The urge, especially when someone does something nasty, to bitch about them online whether on one’s own blog, on a site such as juicycampus.com, in comments to some article or somewhere else entirely can be very hard to resist.

I’m not entirely certain whether it’s a good idea though even leaving aside the legal issues: possible defamation, incitement to violence, hate speech etc. It isn’t as though once you’ve vented your feelings, you’ve vented them and that’s the end of the story: what you say could come back to haunt you years later. Search engines have particularly unforgiving memories and unless you have have a name like ‘Mary Smith’ which you share with a million other people, all it is ever going to take for someone to dig up what you’ve said (assuming you haven’t said it anonymously) is a thirty second search online, not a thirty-month long search at the archives of twice as many publications.

An example Daniel J. Solove gave in his book ‘The Future of Reputation: Gossip, Rumor, and Privacy on the Internet‘ was of a man who’d written about his ‘brush with the law’ at the age of seventeen had it follow him for the rest of his life whether at job interviews or on dates despite the fact that, officially, his record was unavailable.

I’ve come to believe that whenever one gives out personal information online, even if it is entirely in the form of a vindictive rant, it constitutes an invasion of one’s own privacy and while it certainly is sometimes productive such as when you want a company to honour a guarantee it’s made to you and your bitching online leaves them worried about their reputation being damaged, I’m not sure it’s often advisable.
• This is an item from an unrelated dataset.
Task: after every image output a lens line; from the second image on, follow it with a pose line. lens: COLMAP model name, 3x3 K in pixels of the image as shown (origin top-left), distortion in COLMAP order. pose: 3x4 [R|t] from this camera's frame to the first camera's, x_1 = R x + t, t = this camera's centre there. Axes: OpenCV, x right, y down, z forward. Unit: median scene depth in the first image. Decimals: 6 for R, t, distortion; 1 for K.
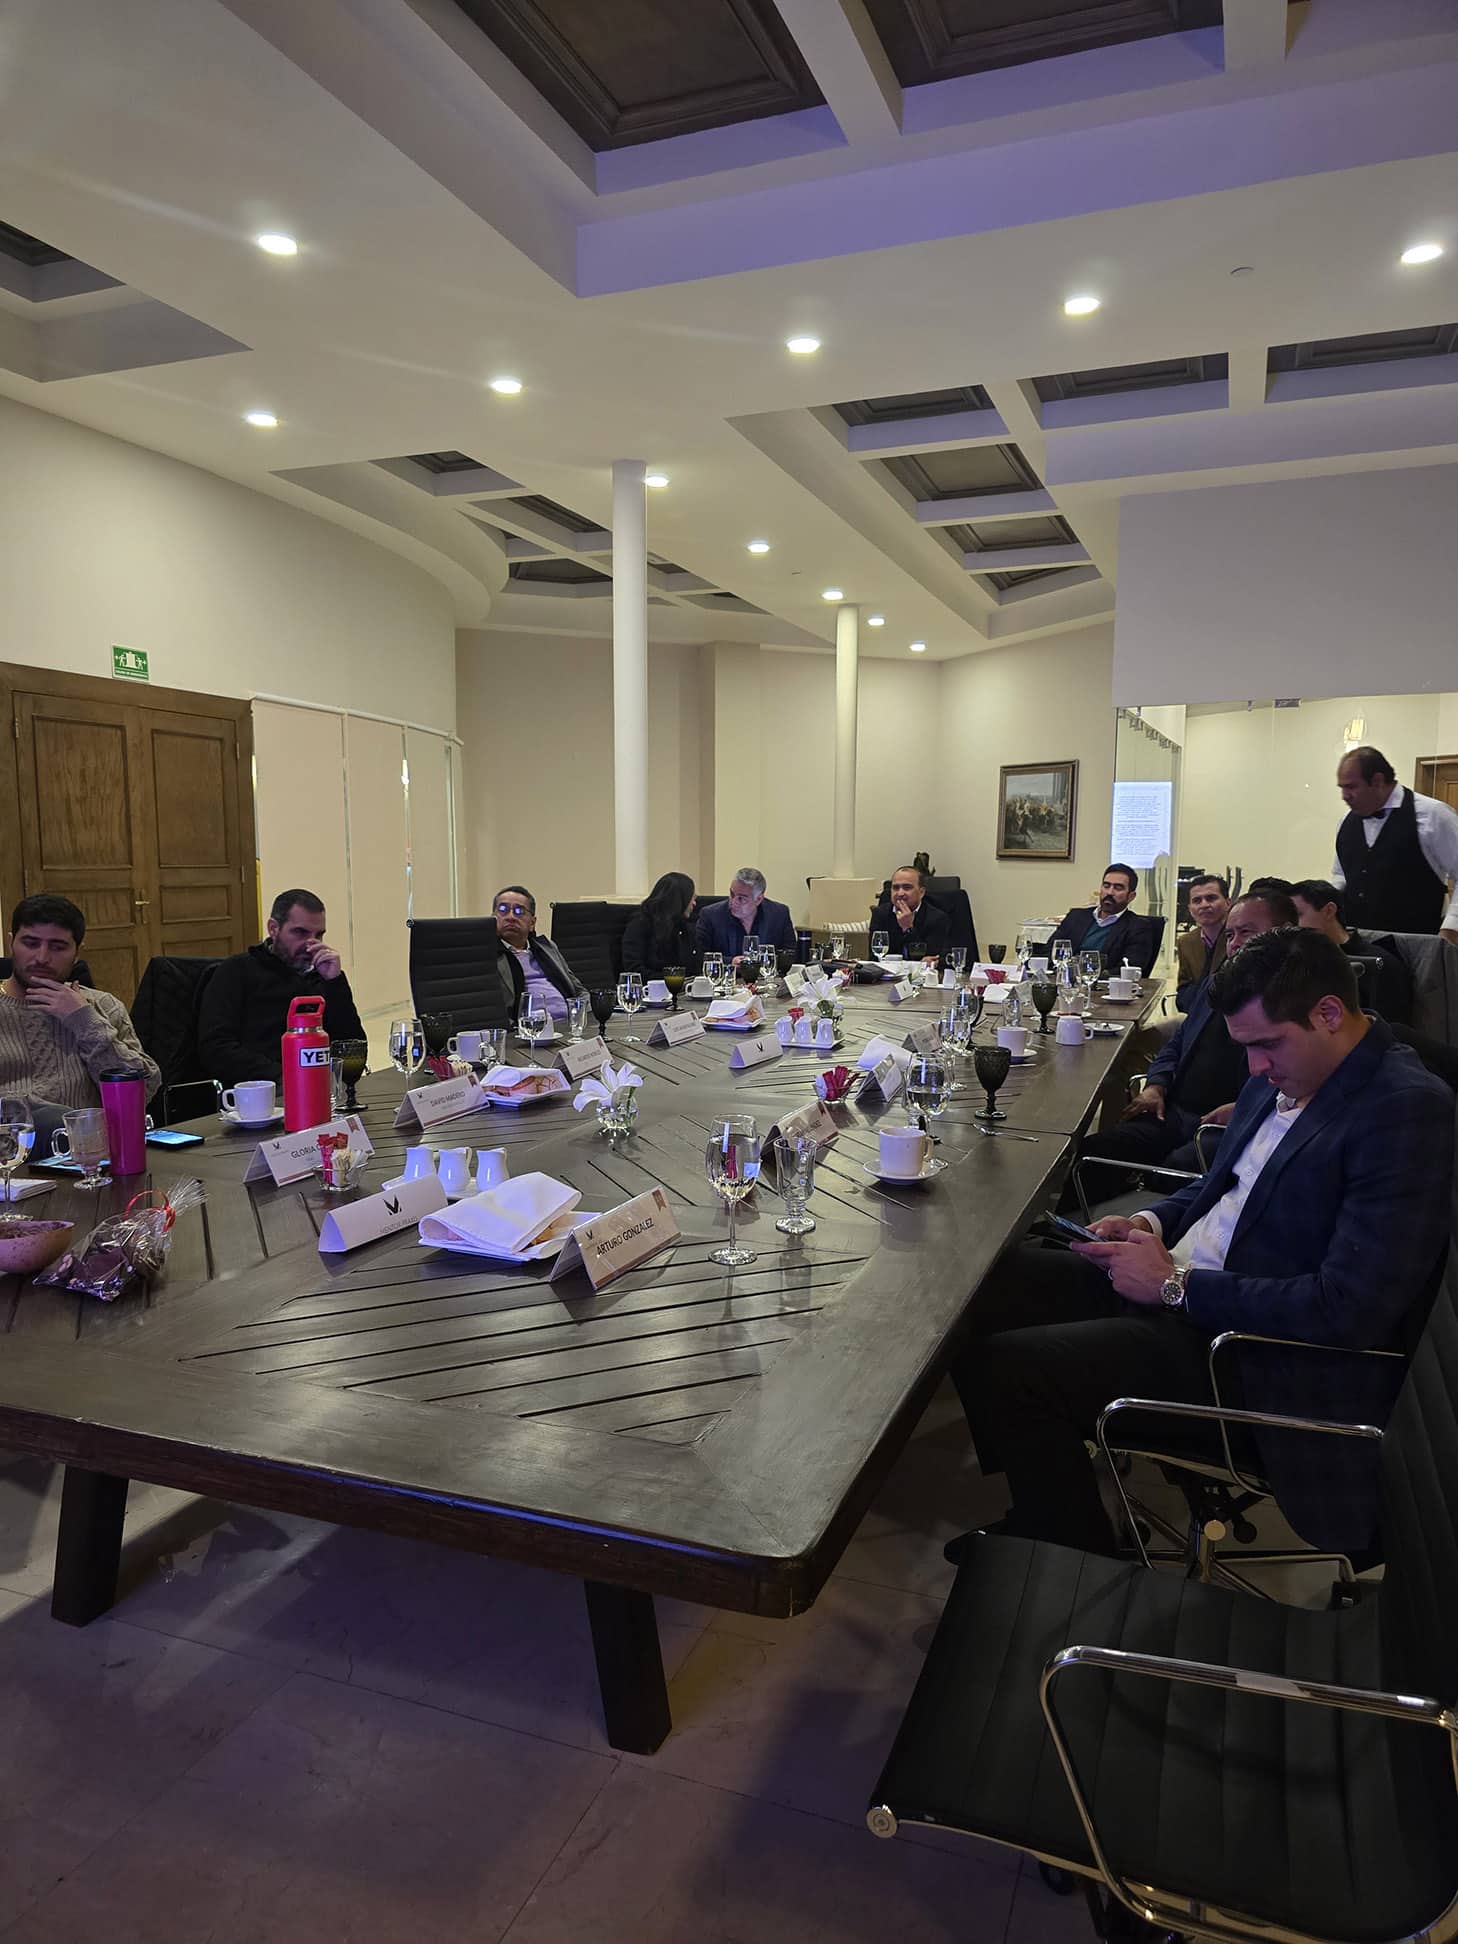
lens RADIAL K [[1314.4, 0, 731.9], [0, 1314.4, 976.6], [0, 0, 1]] dist [-0.000635, -0.000063]
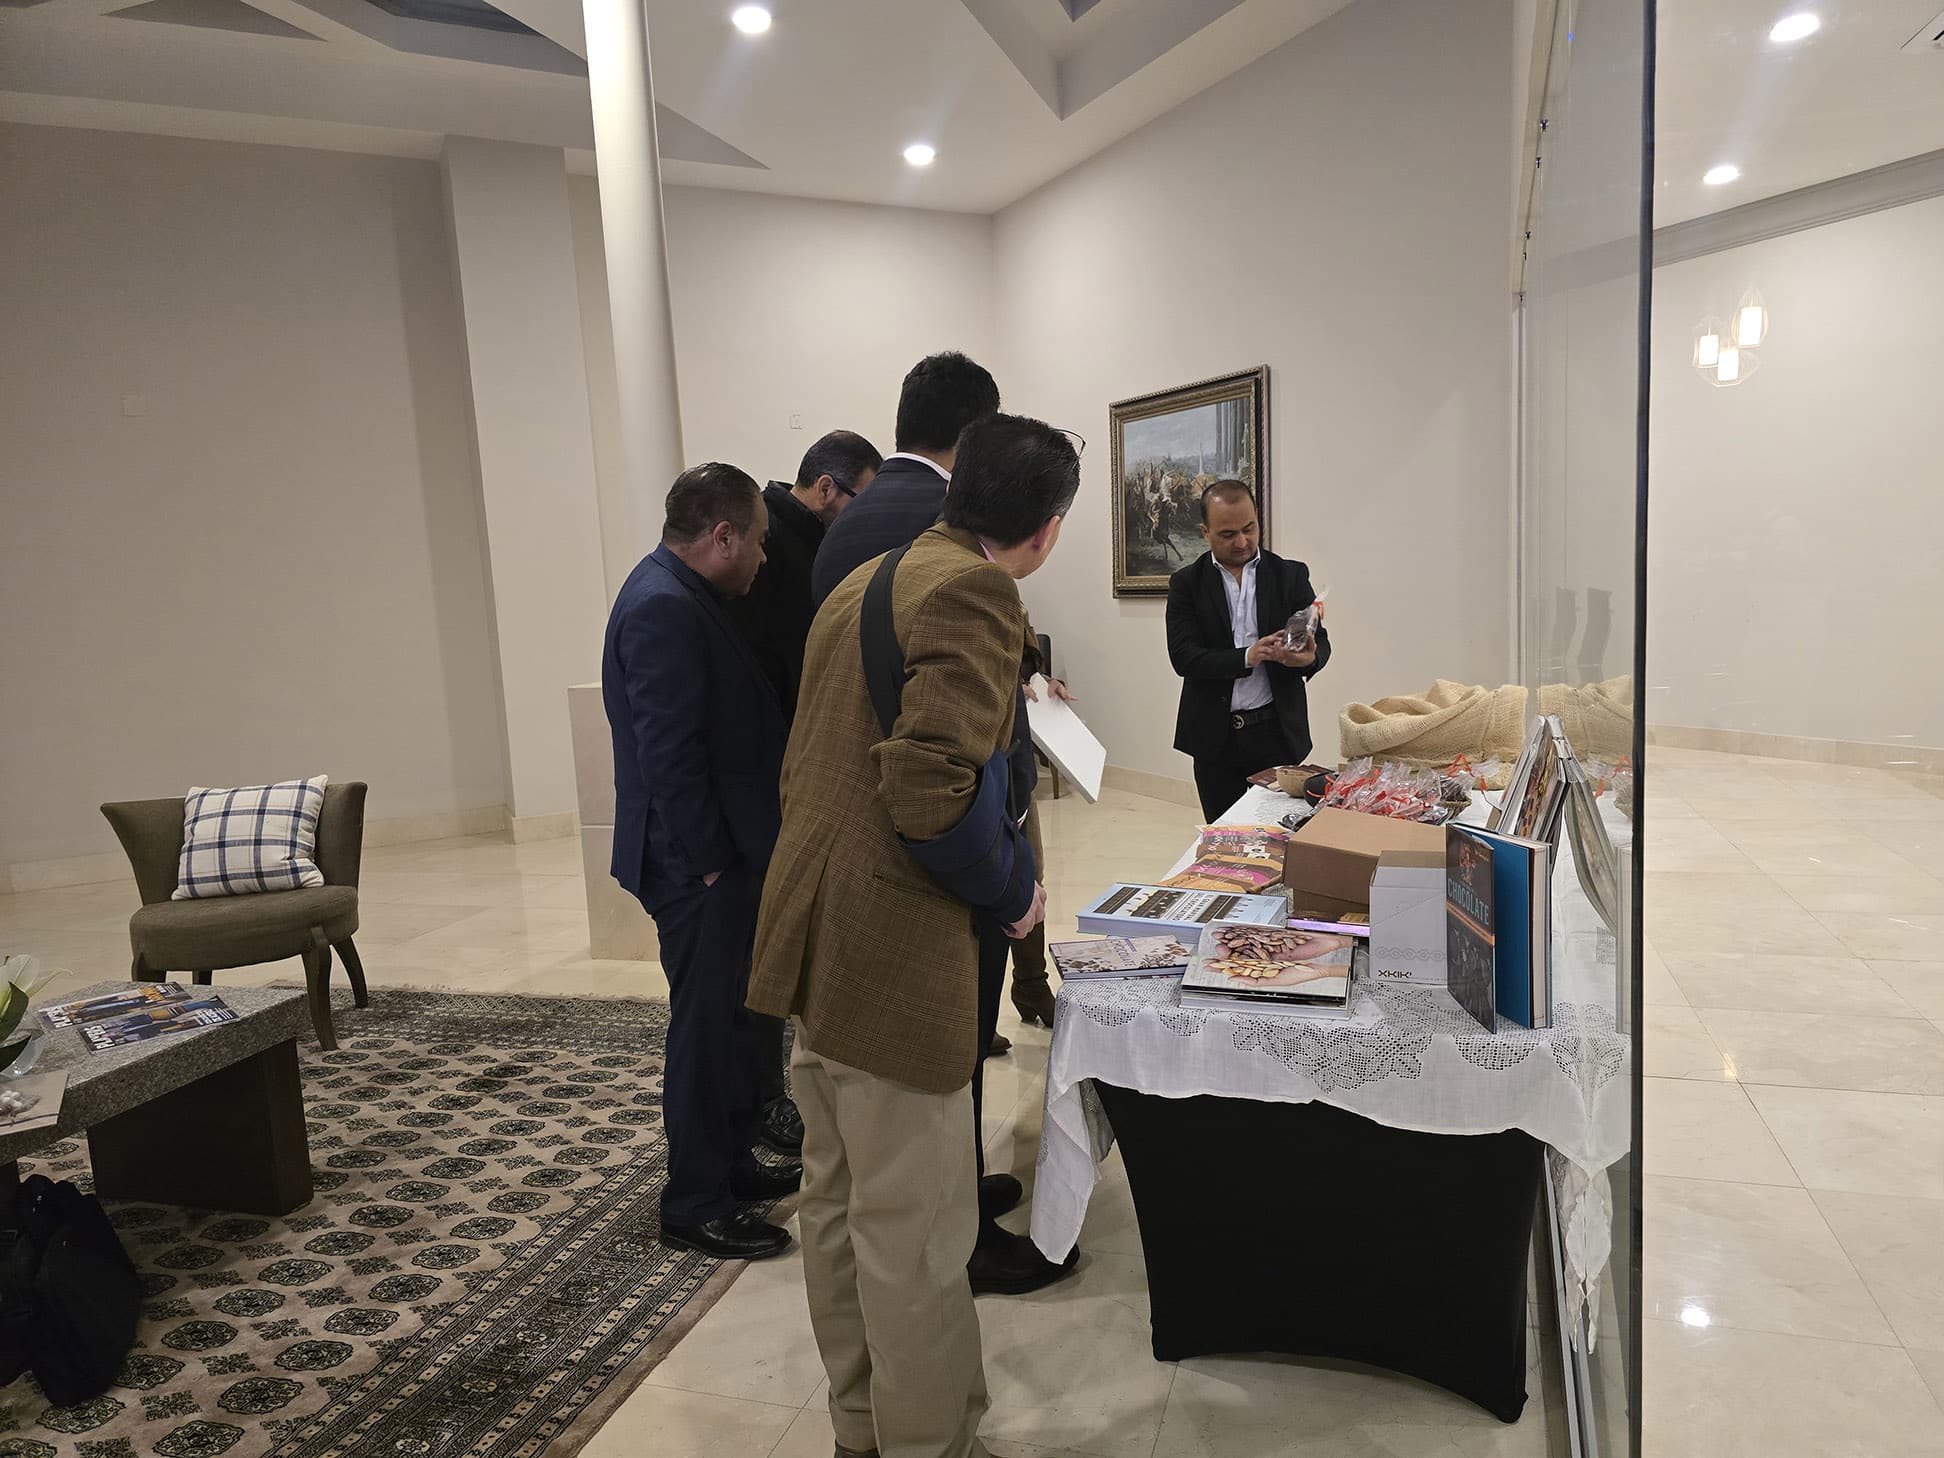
lens RADIAL K [[1314.4, 0, 972.4], [0, 1314.4, 730.1], [0, 0, 1]] dist [-0.000635, -0.000063]
pose [[0.998361, -0.050689, 0.026557, 0.137435], [0.050202, 0.998564, 0.018722, -0.053373], [-0.027468, -0.017358, 0.999472, 0.526218]]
MySpace.com v. MySpace.co.uk

MySpace.co.uk was registered six years before MySpace.com was founded. Nonetheless, arbitrator Antony Gold has ruled that the domain name should pass to MySpace.com:

The Complainant [MySpace, Inc.; MySpace.com] has Rights in a name or mark which is identical to the Domain Name and the Domain Name in the hands of the Respondent [Total Web Solutions Ltd; MySpace.co.uk] is an Abusive Registration. The Domain Name is to be transferred to the Complainant.